A l’échelon national, les pouvoirs publics ont cherché depuis des années à développer une politique de santé et la plus grande difficulté au fond est d’arriver à donner une autonomie à cette politique de santé par rapport aux autres politiques.
À partir des années 1990, les programmes politiques de santé ont été organisés autour de 4 axes :
- Affirmer les droits des malades. Cette notion de « droit d’un malade » n’existait pas.
- Intensifier la prévention. Prévenir permet de ne pas avoir à soigner ensuite.
- Edifier l’hôpital de demain.
- Rénover la médecine de ville. Cela pour éviter qu’il n’y ait trop de déséquilibre.
A partir de ces 4 axes ont a défini à l’échelon national des priorités parmi lesquelles :
- La naissance d’une démocratie sanitaire
- Une nouvelle étape dans la sécurité sanitaire (cela concerne entre autres l’alimentation, les médicaments, …)
- Un exercice médical partagé (la communication entre les diverses spécialités médicales, les diverses solutions dans le monde…)
- L’accroissement du potentiel médical (cela dépend du domaine, des spécialités…)
- La rationalisation des dépenses publiques (nous sommes à un point où de toute façon il faut réduire le déficit et cela passe aussi par une diminution des dépenses de la santé)
- Solidarité internationale devant la maladie (il faut aider les pays qui en ont besoin sur un certain nombre de maladies)
La loi du 4 mars 2002 relative au droit des malades et à la qualité du système de santé a introduit dans le Code de la santé publique un chapitre intitulé « Orientation de la politique de santé ». Ces dispositions établissent une procédure que l’on peut qualifier de procédure assez solennelle d’élaboration de la politique de santé.
L’article L 1411-1 du Code de la santé dispose « la nation définit sa politique de santé selon des priorités pluriannuelles ».
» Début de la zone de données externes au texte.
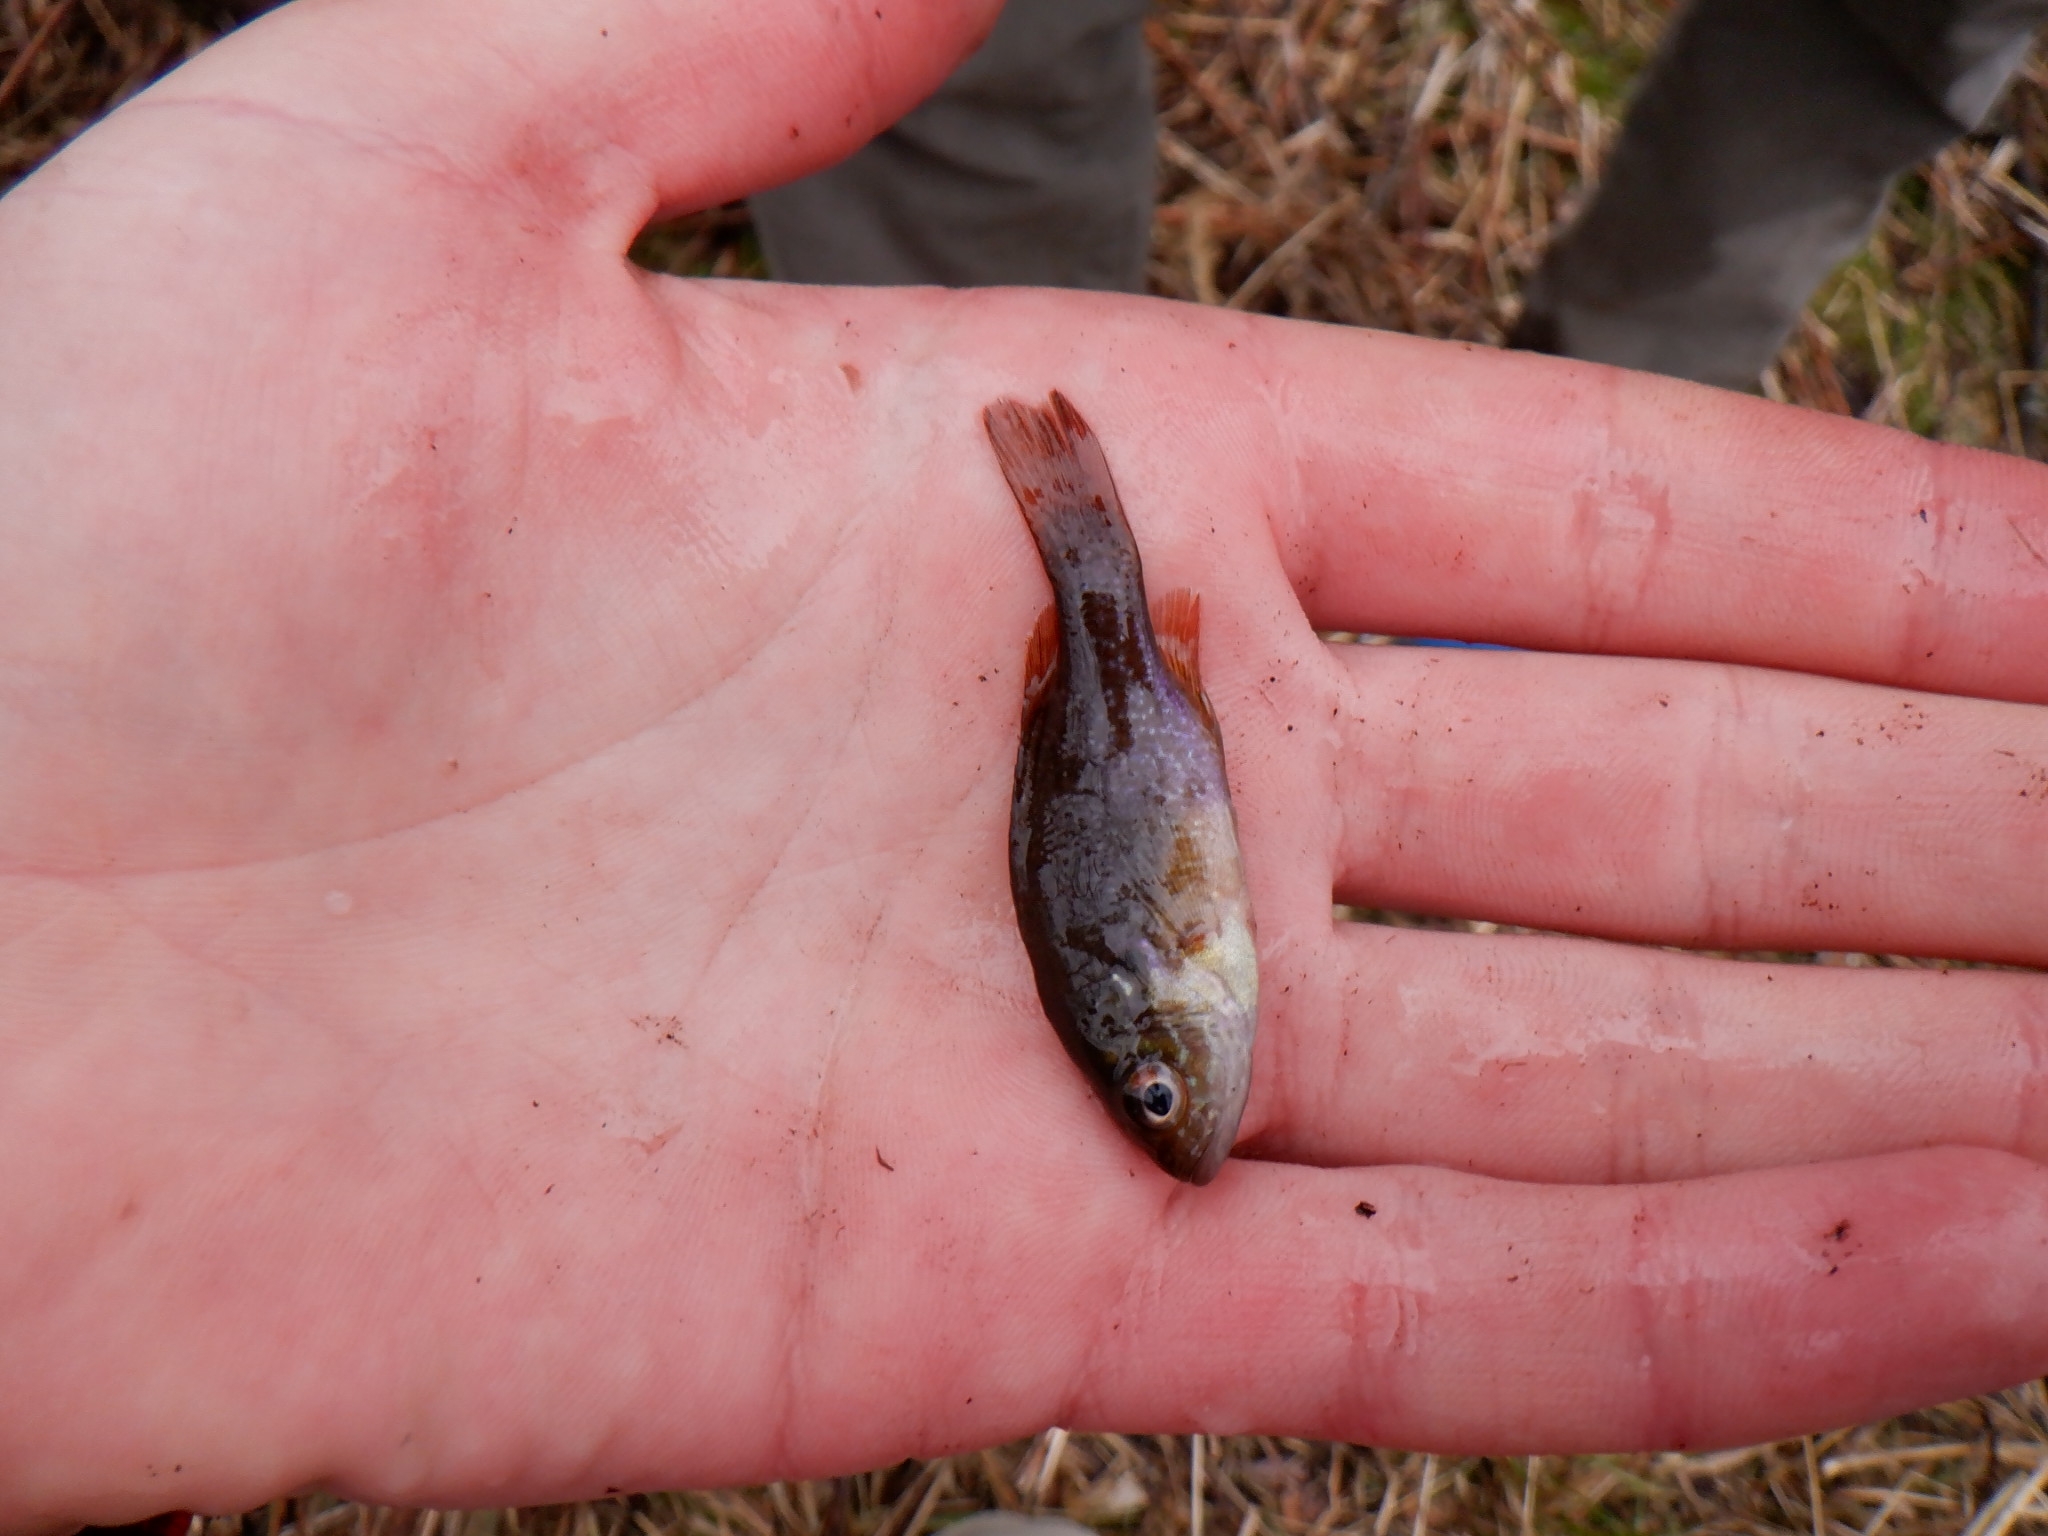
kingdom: Animalia
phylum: Chordata
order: Perciformes
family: Centrarchidae
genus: Lepomis
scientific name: Lepomis cyanellus
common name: Green sunfish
La loi prévoit une évaluation de la politique de santé. Cette évaluation est faite par le Haut Conseil de la santé crée par cette loi de 2002 et la loi impose au gouvernement de remettre chaque année au parlement avant le 15 juin un rapport sur les orientations de la politique de santé qu’il retient en vu notamment de l’examen du projet de loi de finance de la sécurité sociale pour l’année suivante.
Ce rapport doit faire l’objet d’un débat au parlement.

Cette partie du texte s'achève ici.